## Questions to answer
1. Answer these from the Sierra trip account:
(a) Where do the Sierras technically end?
(b) How low did temperatures fall in southern California after the last winter storm?
(c) What did the 24- to 48-hour forecasts call for?
2. Carry on the Sierra trip account from its last sentence.

[Opening Text excerpt section]

Caveat: Technically, the Sierras end a bit further north of Tahoe, up near Mt. Lassen. So we did not completely circumnavigate the range as my title suggests. But we did cover the bulk of the range and, in particular, most of the high points, both literal and scenic.
One week before our departure date, the final winter storm of the year swept across the state. It even brought some rain to southern California and caused our temperatures to plummet into the low 60s. Things were working out. The low pressure system moved through and was followed by a ridge of high pressure extending from Oregon down to Mexico. The 24- to 48-hour forecasts called for clear skies, great visibility, and calm winds throughout the state.

[Closing Text excerpt section]
[Opening Source data section]

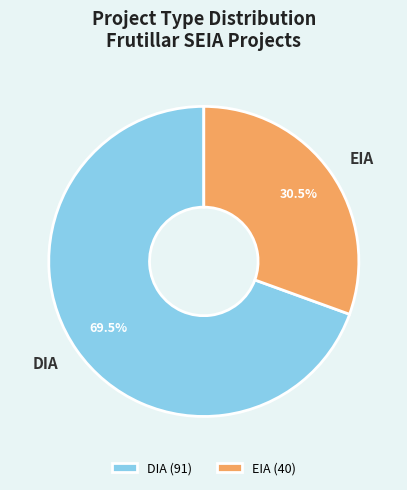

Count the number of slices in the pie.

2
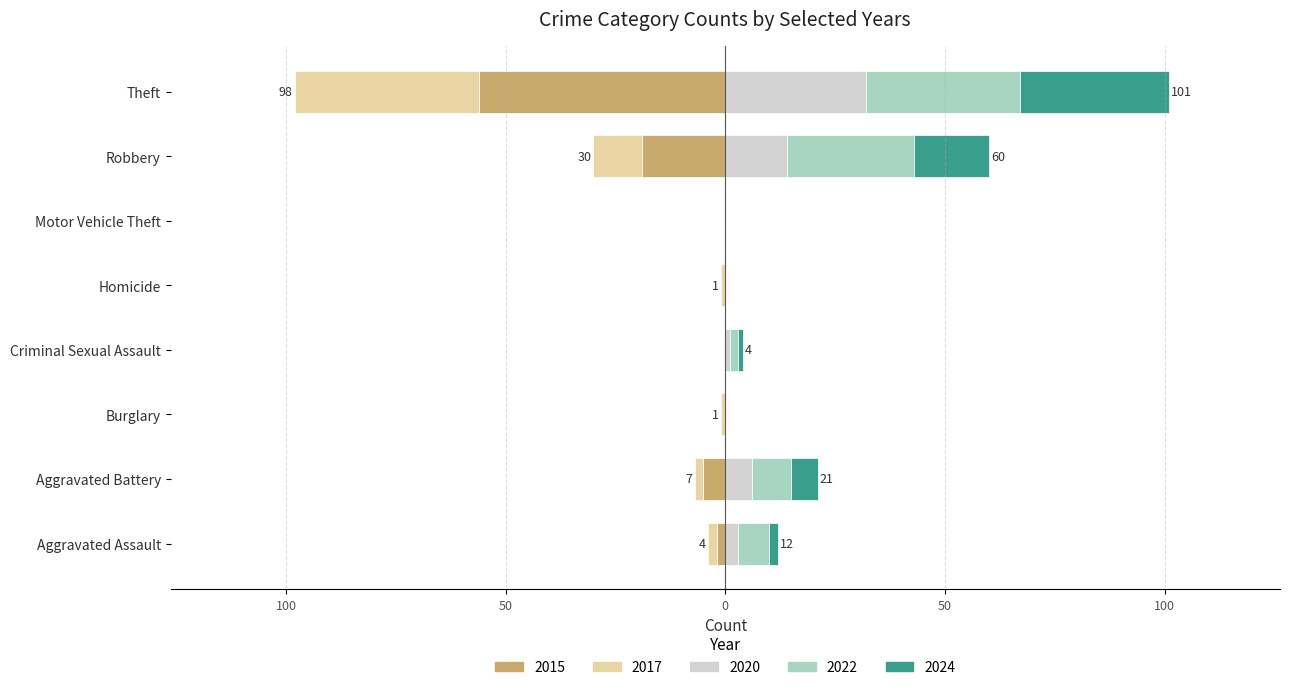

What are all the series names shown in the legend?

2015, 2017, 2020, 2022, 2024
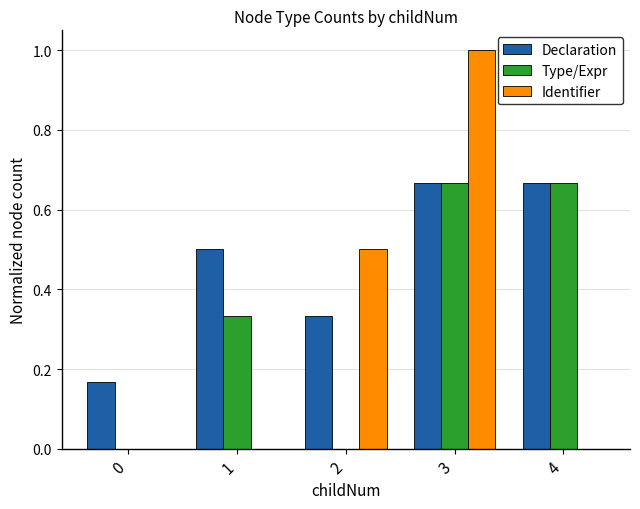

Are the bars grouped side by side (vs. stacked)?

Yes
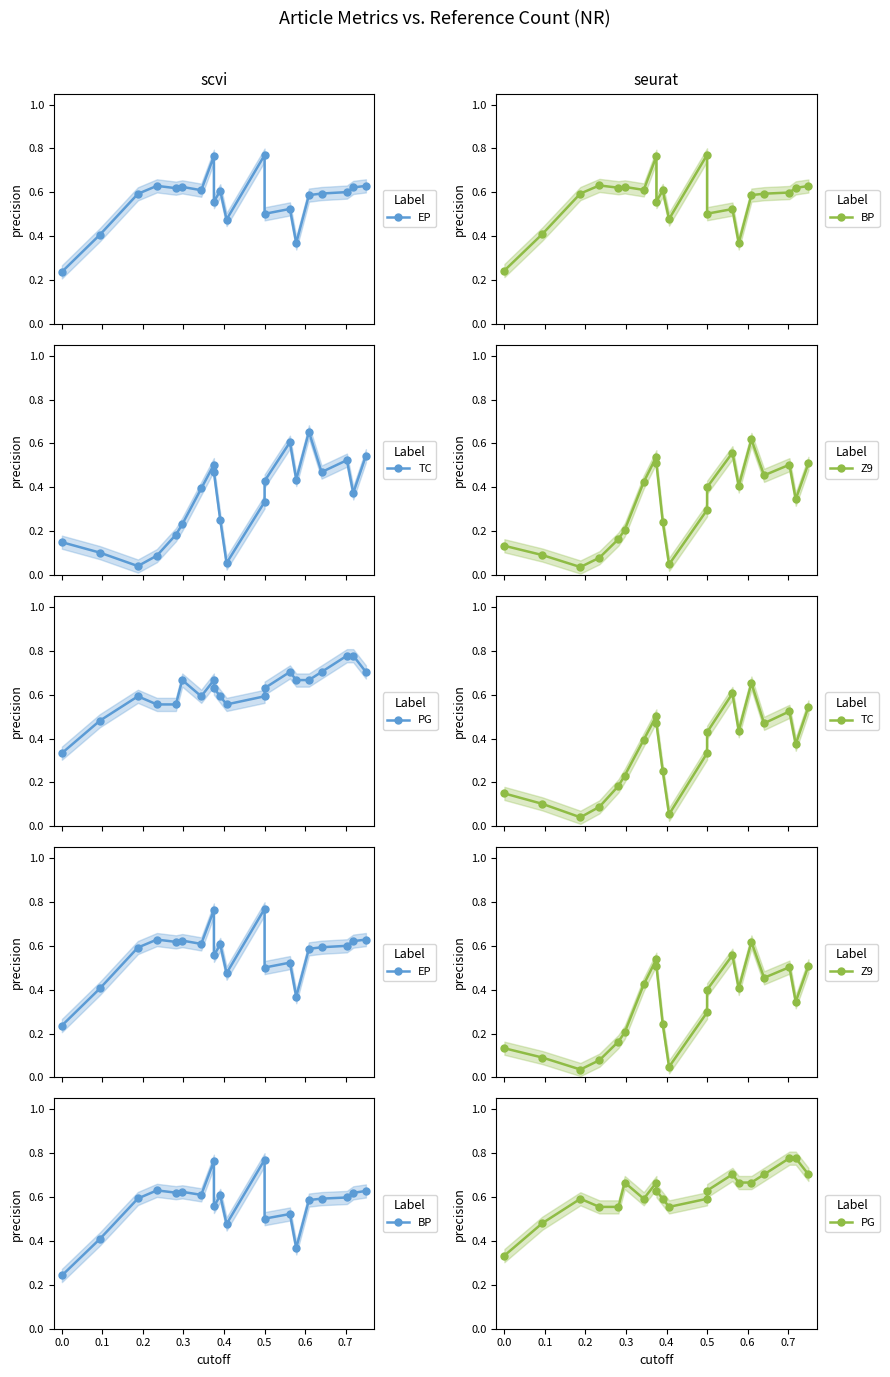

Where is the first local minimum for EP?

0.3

[Closing Source data section]

## Answers for the exercise
1.
(a) A bit further north of Tahoe, up near Mt. Lassen.
(b) Into the low 60s.
(c) Clear skies, great visibility, and calm winds throughout the state.

2.
The day of departure, I was excited. I downloaded a new weather briefing when I awoke at dawn. Our planned route of flight had us proceeding west-northwest out of Chino towards Burbank, turning north to cross the Transverse Range over the Tejon Pass before entering the central valley of California and cruising up to Merced. But the terminal forecasts for Burbank had changed overnight. What had previously showed calm winds, now predicted winds out of the north at 20 knots gusting to 30 knots and AIRMET Tango called for turbulence over the southern California area below 12,000 feet. Despite the fact that Chino’s forecast still called for calm winds, experience suggested we would be experiencing a Santa Ana wind event that day. The sooner we got out of the basin, the better. I texted the weather update to Hector and suggested that we fly northeast over the Cajon Pass into the high desert and around the back of the Transverse Range into the central valley instead. We were in for turbulence either way, but this way would get us out of the basin in 20 minutes as opposed to 30 minutes going by the original plan.
On the ramp, waiting for the guys to make one last pit stop, I felt the wind starting to pick up. Zero to five out of the west during the pre-flight had turned around to ten to 15 out of the northeast prior to start. Here it comes, I thought. I briefed our passenger and we fired up. Sure enough, we had winds out of the east at 18 gusting to 23 on takeoff. Pilots were reporting moderate turbulence into and out of the LA basin. Hector did a great job maintaining pitch attitude while we were tossed about in our climb, but we fought off a stiff northeasterly headwind and once we crested the ridge into the high desert at 8500, we were greeted with smooth air for the next leg.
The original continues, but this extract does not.